What needs to be done
Retype the full set of records. Keep every character identical.

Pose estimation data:
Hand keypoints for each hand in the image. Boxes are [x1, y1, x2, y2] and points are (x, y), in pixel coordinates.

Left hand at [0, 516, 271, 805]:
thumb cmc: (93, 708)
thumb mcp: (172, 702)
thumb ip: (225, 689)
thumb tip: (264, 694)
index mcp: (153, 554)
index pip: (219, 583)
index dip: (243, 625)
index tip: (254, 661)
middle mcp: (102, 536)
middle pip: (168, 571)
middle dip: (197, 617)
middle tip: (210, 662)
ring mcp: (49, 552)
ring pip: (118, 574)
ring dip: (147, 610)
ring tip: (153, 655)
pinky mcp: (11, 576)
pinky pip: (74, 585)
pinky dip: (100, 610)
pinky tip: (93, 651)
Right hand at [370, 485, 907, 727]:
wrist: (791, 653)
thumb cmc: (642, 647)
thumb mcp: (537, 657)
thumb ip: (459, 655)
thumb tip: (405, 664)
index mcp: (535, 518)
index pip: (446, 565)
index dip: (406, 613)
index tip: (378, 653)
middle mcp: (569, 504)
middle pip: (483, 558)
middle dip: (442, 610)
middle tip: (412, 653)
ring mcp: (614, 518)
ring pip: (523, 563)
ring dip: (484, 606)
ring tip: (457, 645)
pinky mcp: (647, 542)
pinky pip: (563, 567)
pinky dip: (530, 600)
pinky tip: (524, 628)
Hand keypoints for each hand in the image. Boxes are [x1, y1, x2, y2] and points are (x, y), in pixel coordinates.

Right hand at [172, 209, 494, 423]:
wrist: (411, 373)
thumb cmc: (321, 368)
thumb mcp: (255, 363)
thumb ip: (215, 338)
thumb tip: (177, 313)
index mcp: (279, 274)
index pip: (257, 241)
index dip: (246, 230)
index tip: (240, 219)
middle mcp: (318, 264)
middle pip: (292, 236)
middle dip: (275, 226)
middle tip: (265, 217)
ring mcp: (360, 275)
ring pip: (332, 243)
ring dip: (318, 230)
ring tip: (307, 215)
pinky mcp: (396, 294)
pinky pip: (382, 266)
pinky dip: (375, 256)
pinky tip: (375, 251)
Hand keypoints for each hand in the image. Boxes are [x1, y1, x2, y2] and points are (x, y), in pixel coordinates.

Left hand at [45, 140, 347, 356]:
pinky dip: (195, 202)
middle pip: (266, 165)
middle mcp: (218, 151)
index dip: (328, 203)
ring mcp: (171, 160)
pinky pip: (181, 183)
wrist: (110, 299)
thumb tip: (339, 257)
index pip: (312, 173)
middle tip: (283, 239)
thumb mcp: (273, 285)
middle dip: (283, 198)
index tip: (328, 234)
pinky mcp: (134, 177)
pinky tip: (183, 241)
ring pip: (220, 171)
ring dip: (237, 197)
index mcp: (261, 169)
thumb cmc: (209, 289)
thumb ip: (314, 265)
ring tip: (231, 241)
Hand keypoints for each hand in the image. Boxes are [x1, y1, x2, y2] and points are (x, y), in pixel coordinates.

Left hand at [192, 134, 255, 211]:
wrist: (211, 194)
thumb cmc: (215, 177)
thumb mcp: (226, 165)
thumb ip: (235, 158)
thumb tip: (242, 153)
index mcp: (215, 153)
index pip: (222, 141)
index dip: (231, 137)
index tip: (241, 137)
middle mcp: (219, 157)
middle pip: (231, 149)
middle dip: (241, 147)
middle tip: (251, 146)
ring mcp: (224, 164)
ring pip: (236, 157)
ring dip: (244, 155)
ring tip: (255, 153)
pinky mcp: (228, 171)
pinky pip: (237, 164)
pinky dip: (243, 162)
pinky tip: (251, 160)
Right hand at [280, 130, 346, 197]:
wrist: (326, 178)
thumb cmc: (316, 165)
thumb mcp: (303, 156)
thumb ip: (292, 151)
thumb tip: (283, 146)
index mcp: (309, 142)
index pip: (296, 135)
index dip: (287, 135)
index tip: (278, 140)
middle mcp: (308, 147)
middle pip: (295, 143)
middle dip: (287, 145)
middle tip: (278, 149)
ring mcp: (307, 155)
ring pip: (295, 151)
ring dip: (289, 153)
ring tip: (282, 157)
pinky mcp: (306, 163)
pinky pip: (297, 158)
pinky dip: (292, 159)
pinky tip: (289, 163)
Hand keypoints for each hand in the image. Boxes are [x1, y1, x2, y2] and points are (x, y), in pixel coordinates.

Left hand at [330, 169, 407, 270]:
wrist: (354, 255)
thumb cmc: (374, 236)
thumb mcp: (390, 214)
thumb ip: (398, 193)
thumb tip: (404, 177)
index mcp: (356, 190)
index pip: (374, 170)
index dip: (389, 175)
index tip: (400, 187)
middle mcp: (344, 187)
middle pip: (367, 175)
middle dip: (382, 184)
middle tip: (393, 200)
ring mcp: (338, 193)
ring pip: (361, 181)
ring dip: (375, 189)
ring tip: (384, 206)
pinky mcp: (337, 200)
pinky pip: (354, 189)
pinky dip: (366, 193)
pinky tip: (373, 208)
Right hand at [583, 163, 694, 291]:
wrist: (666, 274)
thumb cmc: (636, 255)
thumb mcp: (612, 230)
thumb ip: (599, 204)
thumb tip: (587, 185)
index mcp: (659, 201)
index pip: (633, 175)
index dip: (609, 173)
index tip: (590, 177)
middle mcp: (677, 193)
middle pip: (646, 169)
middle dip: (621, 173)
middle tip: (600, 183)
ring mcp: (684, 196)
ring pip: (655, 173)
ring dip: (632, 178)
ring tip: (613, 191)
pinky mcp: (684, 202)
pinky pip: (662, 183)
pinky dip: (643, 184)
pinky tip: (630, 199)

Your solution
Hand keypoints for each hand in the image. Boxes are [x1, y1, x2, y2] and points are (x, y), in pixel coordinates.

Left hand at [0, 516, 271, 805]:
thumb cmc: (93, 708)
thumb mcp: (172, 702)
thumb ip: (225, 689)
thumb tip: (264, 694)
index mcp: (153, 554)
index pip: (219, 583)
index dip: (243, 625)
index tip: (254, 661)
middle mcp: (102, 536)
middle pip: (168, 571)
middle dip: (197, 617)
middle tip: (210, 662)
ring mcp: (49, 552)
ring pip: (118, 574)
ring dip: (147, 610)
ring tip: (153, 655)
pinky mcp: (11, 576)
pinky pip: (74, 585)
pinky dip: (100, 610)
pinky tip: (93, 651)
Right hand at [370, 485, 907, 727]:
wrist: (791, 653)
thumb cmc: (642, 647)
thumb mcp: (537, 657)
thumb ip: (459, 655)
thumb tip: (405, 664)
index mcp: (535, 518)
index pip: (446, 565)
index dip: (406, 613)
index tip: (378, 653)
middle mcp: (569, 504)
middle pip: (483, 558)
middle dip: (442, 610)
middle tip: (412, 653)
ring mcp: (614, 518)
ring pip: (523, 563)
ring dip: (484, 606)
ring tip: (457, 645)
pinky mcp: (647, 542)
pinky pip: (563, 567)
pinky dip: (530, 600)
pinky tip: (524, 628)
Hand keypoints for each hand in the image. Boxes are [x1, y1, x2, y2] and points are (x, y), in pixel coordinates.

Right hand at [172, 209, 494, 423]:
wrist: (411, 373)
thumb cmc: (321, 368)
thumb mcp: (255, 363)
thumb ip: (215, 338)
thumb tip: (177, 313)
index mcp: (279, 274)
index pip: (257, 241)
index dip: (246, 230)
index tip: (240, 219)
middle mcp: (318, 264)
middle pip: (292, 236)
middle dip: (275, 226)
middle tip: (265, 217)
ring mcp: (360, 275)
ring pip: (332, 243)
ring dip: (318, 230)
ring tip: (307, 215)
pinky mcp: (396, 294)
pinky pip: (382, 266)
pinky dip: (375, 256)
pinky tip: (375, 251)
Hand keypoints for each hand in the image. Boxes are [x1, y1, x2, y2] and points are (x, y), in pixel coordinates.

Left hand at [45, 140, 347, 356]:
pinky dip: (195, 202)
middle pip: (266, 165)
middle mcp: (218, 151)
index dip: (328, 203)
ring mcp: (171, 160)
pinky pip: (181, 183)
wrist: (110, 299)
thumb tip: (339, 257)
index pip: (312, 173)
middle tip: (283, 239)
thumb mcp: (273, 285)
middle dip: (283, 198)
index tip: (328, 234)
pinky mcp: (134, 177)
pinky tip: (183, 241)
ring pip: (220, 171)
ring dip: (237, 197)
index mcp: (261, 169)
thumb cmc: (209, 289)
thumb ip: (314, 265)
ring tip: (231, 241)
Hand keypoints for each hand in the image. Boxes are [x1, y1, x2, y2] and points are (x, y), in pixel coordinates.

Left hand at [192, 134, 255, 211]:
wrist: (211, 194)
thumb cmc: (215, 177)
thumb mcp: (226, 165)
thumb ip: (235, 158)
thumb tip: (242, 153)
index mcp: (215, 153)
index pip: (222, 141)
index dip: (231, 137)
index tip: (241, 137)
middle mcp: (219, 157)
middle pip: (231, 149)
middle dip: (241, 147)
middle tip: (251, 146)
ring mcp: (224, 164)
ring pip: (236, 157)
ring dip: (244, 155)
ring tip: (255, 153)
pinky mcp: (228, 171)
pinky pip: (237, 164)
pinky dip: (243, 162)
pinky tip: (251, 160)
Right hand at [280, 130, 346, 197]:
wrist: (326, 178)
thumb cmc: (316, 165)
thumb mcp: (303, 156)
thumb ip: (292, 151)
thumb tip: (283, 146)
index mcp: (309, 142)
index pip: (296, 135)
index dip: (287, 135)
index tip: (278, 140)
middle mcp: (308, 147)
middle pip: (295, 143)
middle dip: (287, 145)
middle tip: (278, 149)
ring mcp: (307, 155)
ring pip: (295, 151)
ring dip: (289, 153)
ring tip: (282, 157)
pinky mcp: (306, 163)
pinky pip: (297, 158)
pinky dip: (292, 159)
pinky tip: (289, 163)
Hand keypoints for each hand in the image. Boxes are [x1, y1, x2, y2] and points are (x, y), in pixel coordinates.

Left hand at [330, 169, 407, 270]:
wrist: (354, 255)
thumb cmc: (374, 236)
thumb mcp: (390, 214)
thumb ip: (398, 193)
thumb tip: (404, 177)
index mcp: (356, 190)
index pip: (374, 170)
index dip: (389, 175)
index tip: (400, 187)
middle mcp: (344, 187)
middle pip: (367, 175)
middle dip: (382, 184)
middle tip: (393, 200)
ring mcp: (338, 193)
ring pip: (361, 181)
ring dip: (375, 189)
ring tip: (384, 206)
pinky mcp: (337, 200)
pinky pip: (354, 189)
pinky dip: (366, 193)
pinky tip: (373, 208)
Right hand at [583, 163, 694, 291]:
wrist: (666, 274)
thumb cmc: (636, 255)
thumb mcp: (612, 230)
thumb ip: (599, 204)
thumb tip: (587, 185)
index mcp: (659, 201)
index pip: (633, 175)
index dip: (609, 173)
index tip: (590, 177)
middle mcp: (677, 193)
middle pip: (646, 169)
middle dip: (621, 173)
middle tip: (600, 183)
ring mcp: (684, 196)
ring pip: (655, 173)
ring dip: (632, 178)
ring tip: (613, 191)
pinky mcp: (684, 202)
pinky pip: (662, 183)
pinky dip: (643, 184)
pinky tip: (630, 199)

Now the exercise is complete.